The sense is that investors should do their homework on TXT stock. Indeed, this is a sleeper. The company has clearly shown good performance, which could prompt more bullish sentiment in 2017. Textron will release its third-quarter 2016 earnings on October 20, and all indicators are that TXT shares could see a nice increase.
Textron Has Delivered Solid Earnings in 2016
TXT stock is now trading at about $39.00-$40.00, but there’s a potential for the company which makes the fastest plane that any private citizen can buy (the almost-Mach 1-capable “Cessna Citation X”) to reach a new record altitude of over $47.00/share, or 17%, say analysts. Over the past quarters, Textron stock has consistently beaten analysts’ revenue expectations.
For example, in Q2 of this year, Textron delivered net earnings of $177.0 million and adjusted earnings per share (EPS) of $0.66. Both figures were higher than analysts’ predictions. Revenue, for example, was $3.51 billion for the quarter, beating the expected $3.3 billion. (Source: “Earnings Reaction History: Textron Inc. (NYSE:TXT) has a 61.54% chance to rise,” The Independent Republic, September 27, 2016.)
What many have not realized is that apart from the likelihood of a higher defense budget—especially if Hillary Clinton moves back into the White House— Textron’s Cessna division continues to sell jets. There is a rapidly rising sector in the air service industry known as “air taxi.”
Cessna makes the “Cessna Citation Mustang.” It’s small, efficient, and—by BizJet standards—dirt cheap. It also makes a profit and remains the most popular plane for the hugely successful air taxi industry. (Source: “GlobeAir plans fleet growth as profits soar,” FlightGlobal, January 27, 2016.)
The more success that companies like GlobeAir AG enjoy, the more sales that Cessna gets. In a related development, one of Cessna’s historic competitors, Beechcraft, became part of the Textron group in 2013.
Textron Can Hedge Between Strong Markets in Civilian and Military
Meanwhile, if the name Textron sounds like a “Transformer” from the famous movie franchise, it’s rather appropriate. It so happens that, like the popular action figures, there’s much more to Textron than meets the eye. Textron makes drones; it’s one of the leaders in adapting military drone technology to civilian uses.
Drones are going to be one of the diamond points of a new logistics—and possibly transportation—revolution.
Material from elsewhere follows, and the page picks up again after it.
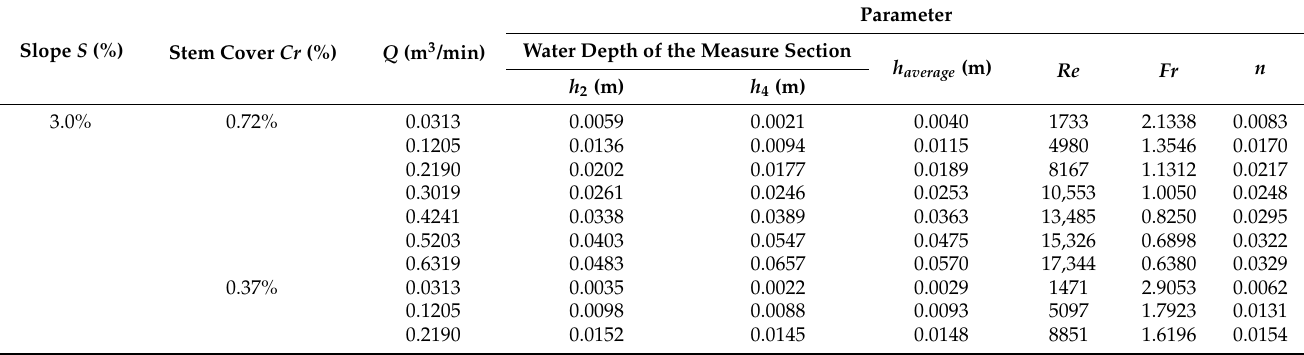
Table 4. Experimental data of hydraulic parameters of six different vegetation stem cover under the condition of S = 3.0% ( Cr is 0.72%, 0.37%, 0.20%, 0.13%, 0.11% and 0.07%,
Amazon.com, Inc. (NASDAQ:AMZN) has already presented its own drone, which it hopes can one day soon do away with human couriers. Drone sales have almost doubled and Textron has more coming.
Military intelligence missions will be increasingly performed by drones. Their demand is proven by the fact that the U.S. Air Force still uses “U2” aircraft— designed in the 1950s—in some cases. Yet there are few alternatives.
Drones are taking over. Textron recently showed off its latest. It’s a high-tech tiltrotor that can fly around the clock for long periods; providing intelligence, surveillance, and reconnaissance; taking off from ships at sea. (Source: “Bell Textron reveals plans for unmanned tiltrotor drone for Marines,” Amarillo Globe-News, September 23, 2016.)
In the next few years, global tensions will increase as the all-but-declared new Cold War with Russia—and China—continues. Textron should benefit from more sales of military and commercial drones. Drone technology is one of the most adaptable from military to civilian and vice-versa. As it happens, some drones fly and others float. (Source: “Navy Drone Ship “Kits” to Change Amphibious War,” Scout.com, September 28, 2016.)
Despite its important acquisitions, Textron also presents a favorable leverage position. Its adjusted debt is 2.4 times earnings before interest, taxes, depreciation, and amortization (EBITDA). Textron also pays a small but reliable dividend of $0.02 per quarter. Textron has all the cards to soar in late 2016 and into 2017, thanks to growth potential coming from civilian and military markets, where the company can continue to increase revenue and earnings.